The Storage R&D team in India is making significant contributions to upcoming releases over the next two years in core storage and areas relating to policy based storage management in the cloud Infrastructure. The 50+ hybrid cloud R&D team in India is an integral part of the PA team and is contributing to key software components to realize the implementation of the Hybrid Cloud. The Cloud Management R&D team in MBU is a team with prolific inventions. They have owned the Cloud Chargeback Management that is now an integral part of the ITFM. “Significant work around networking and security is alsodone from our Pune R&D center as well as work on leading edge vShield Management & Security fabric related areas,” reveals Parameswaran.
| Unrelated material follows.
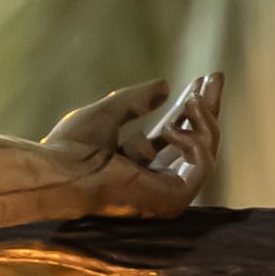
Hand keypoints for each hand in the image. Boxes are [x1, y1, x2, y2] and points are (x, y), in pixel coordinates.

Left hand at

The new campus in Bangalore features an Executive Briefing Center (EBC) to showcase VMware’s entire portfolio of solutions, providing customers and partners across Asia Pacific with the opportunity to see the company’s products and services in action, and discuss them face to face with executives and engineers. The Bangalore center has close to 600 engineers and is specialized in the core vSphere platform, quality assurance and sustenance engineering. Other areas of focus in Bangalore include storage virtualization, application virtualization, application management and cloud services. “The new facility is a mini-version of the world-wide VMware that is represented in India,” says Gelsinger.

India may be perceived as a late adopter of new technologies, but we are seeing rapid transformation in the country. Customers here are enthusiastically adopting our advanced cloud infrastructure and end-user computing technologies. Our customers are transitioning to a new model of IT that is fluid, instant and secure,” adds Parameswaran.